Great excitement has been generated by a report telling us that what is termed “Hard Brexit” - in other words, one not requiring any kind of deal with the EU - would be potentially of great benefit to the UK. The report claims that the annual “uplift” to the economy could be as much as £135 billion. And then we discover that the principal author of this work of not-really-fiction-honestly is Patrick Minford.
Don't go, I was just getting started ...
Minford was one of those loudly cheering on the adoption by the Thatcher Government of the monetary medicine prescribed by Professor Milton Friedman of the University of Chicago. The medicine was initially taken, inflation leapt to a peak of almost 20%, and unemployment rocketed to over 3 million. We were informed, equally loudly, by the right-wing press that “if it isn’t hurting, it isn’t working”.
None of this is allowed to enter at the Murdoch Sun, which has today championed Minford’s alleged meisterwerk. First has come an article allegedly by Dover’s Tory MP Charlie Elphicke, telling “The EU would be mad to spurn our offer of tariff-free trade and should shake on post-Brexit deal - or be stuck with a £13.2bn bill … THIS week our Government offered Brussels the deal of the decade.They would be crazy to turn it down”.
The £13.2 billion is the claimed amount of tariffs the EU would pay if they were to decline the offer of tariff-free trade. Meanwhile, the Sun’s editorial leads on praising Minford, asserting that we “Trust the man on the right side of history”. This re-evaluation of Minford’s alleged achievements requires a significant degree of creativity.
This begins with “IN 1981 Britain stood on the brink … Inflation and unemployment were rocketing, productivity collapsed and a heavy recession threatened to topple the Government … That year, 364 of the country’s top economists wrote to The Times to tell Margaret Thatcher her Budget was a disaster, compared with fewer than half a dozen who backed the PM … But the latter were ultimately proved right as Maggie went on to transform the country. One of those backers was Patrick Minford”.
The Sun manages not to tell us that there had already been two years of the measures Minford had advocated to bring the economy to that brink, and also misses the fact that the Friedman medicine was gradually abandoned. Moreover, North Sea oil revenue was there to paper over the cracks. Minford was not proved right at all.
But hey ho, have another go. “Minford also found himself in a tiny minority 35 years later as George Osborne’s Project Fear warned of an immediate collapse of the economy if we voted for Brexit … It never came and Minford again found himself on the winning side”. No-one said there would be an immediate collapse, or anything like it. But there is now a gradual economic slowdown - which was predicted.

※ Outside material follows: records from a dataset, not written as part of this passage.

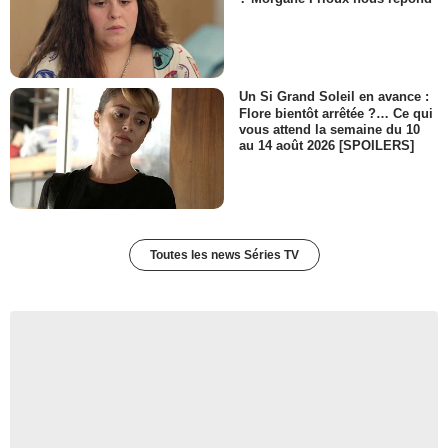
Un Si Grand Soleil en avance :
Flore bientôt arrêtée ?… Ce qui
vous attend la semaine du 10
au 14 août 2026 [SPOILERS]
Toutes les news Séries TV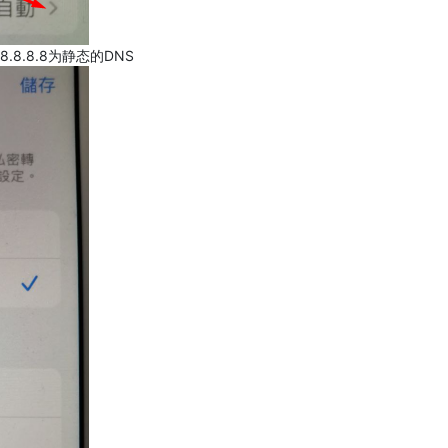
.8.8.8为静态的DNS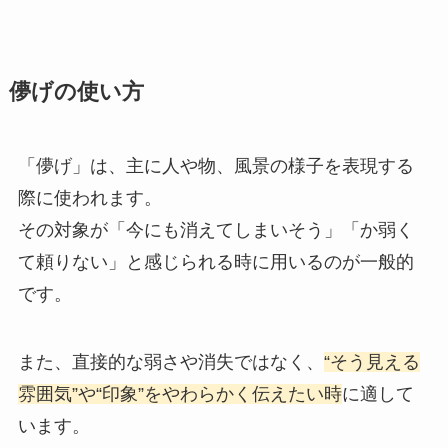
儚げの使い方
「儚げ」は、主に人や物、風景の様子を表現する
際に使われます。
その対象が「今にも消えてしまいそう」「か弱く
て頼りない」と感じられる時に用いるのが一般的
です。
また、直接的な弱さや消失ではなく、
“そう見える
雰囲気”や“印象”をやわらかく伝えたい時
に適して
います。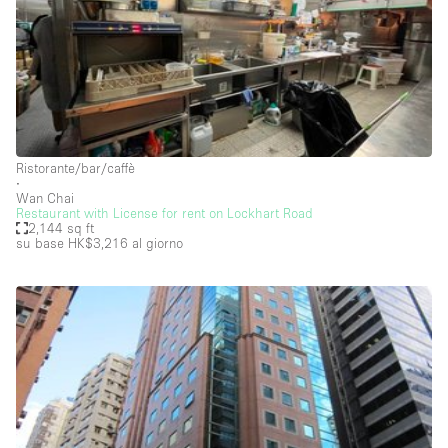
Servizio
Acquista
Conferenza
Meeting
Ufficio
fotografico
Condividi
Tipo di spazio
Acquista Condividi
Ristorante/bar/caffè
∙
Wan Chai
Altro
Restaurant with License for rent on Lockhart Road
2,144 sq ft
Appartamento/loft
su base HK$3,216
al giorno
Atelier / Laboratorio
Boutique/negozio
Camion
Container
Fiera/festival
Galleria d'arte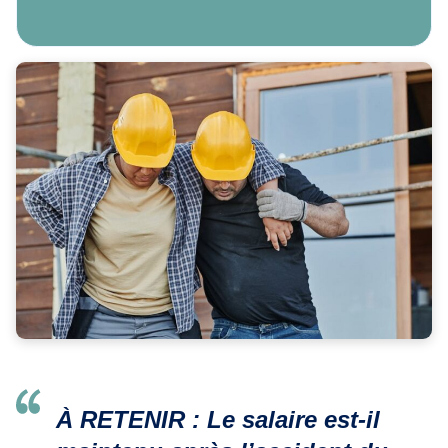
À RETENIR : Le salaire est-il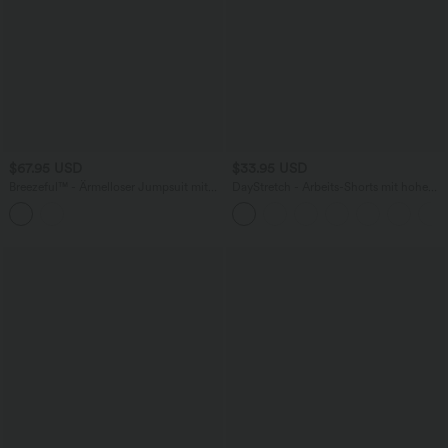
$67.95 USD
$33.95 USD
Breezeful™ - Ärmelloser Jumpsuit mit
DayStretch - Arbeits-Shorts mit hohem
Seitentaschen - schnelltrocknend, Easy
Bund, Seitentaschen und weitem Bein
Peezy Edition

And there is one all too obvious corollary to the idea of unilaterally scrapping tariffs: cheaper imported goods immediately become more popular than anything produced at home, leading to a balance of payments imbalance which would then result in a run on Sterling and, if maintained for any number of years, national bankruptcy.
Still, minor point, eh? Moreover, Patrick Minford has not only not been as accurate in his analysis as the Sun claims, he’s been woefully wrong more than once in recent years.
Take his advocacy of the Poll Tax - dressed up by the Thatcher Government as the “Community Charge” - of which he claimed at the time “the Community Charge has much to commend it. Opponents underestimate the political maturity of the electorate”. That was in June 1990. By the end of the year, his heroine Mrs T had been consigned to the dustbin of history - by the revolt against that same measure. And Europe.
Could it get worse? It certainly could: Minford admitted last year that “Over time, if we left the EU, it seems likely that we would mostly eliminate manufacturing, leaving mainly industries such as design, marketing and hi-tech. But this shouldn’t scare us”. Yes, all those car plants would disappear, and the jobs with them. And then there’s Airbus. And BAe. And the train builders at Derby. And lots more.
The Murdoch goons ought to know about that howler. Because he made it in an article for, er, the Sun. On the right side of history? Come off it. Patrick Minford is another of those cranks peddling outmoded economic ideas who has been passed by by the real world.
That unilateral scrapping of tariffs isn’t going to happen. And the world is not flat.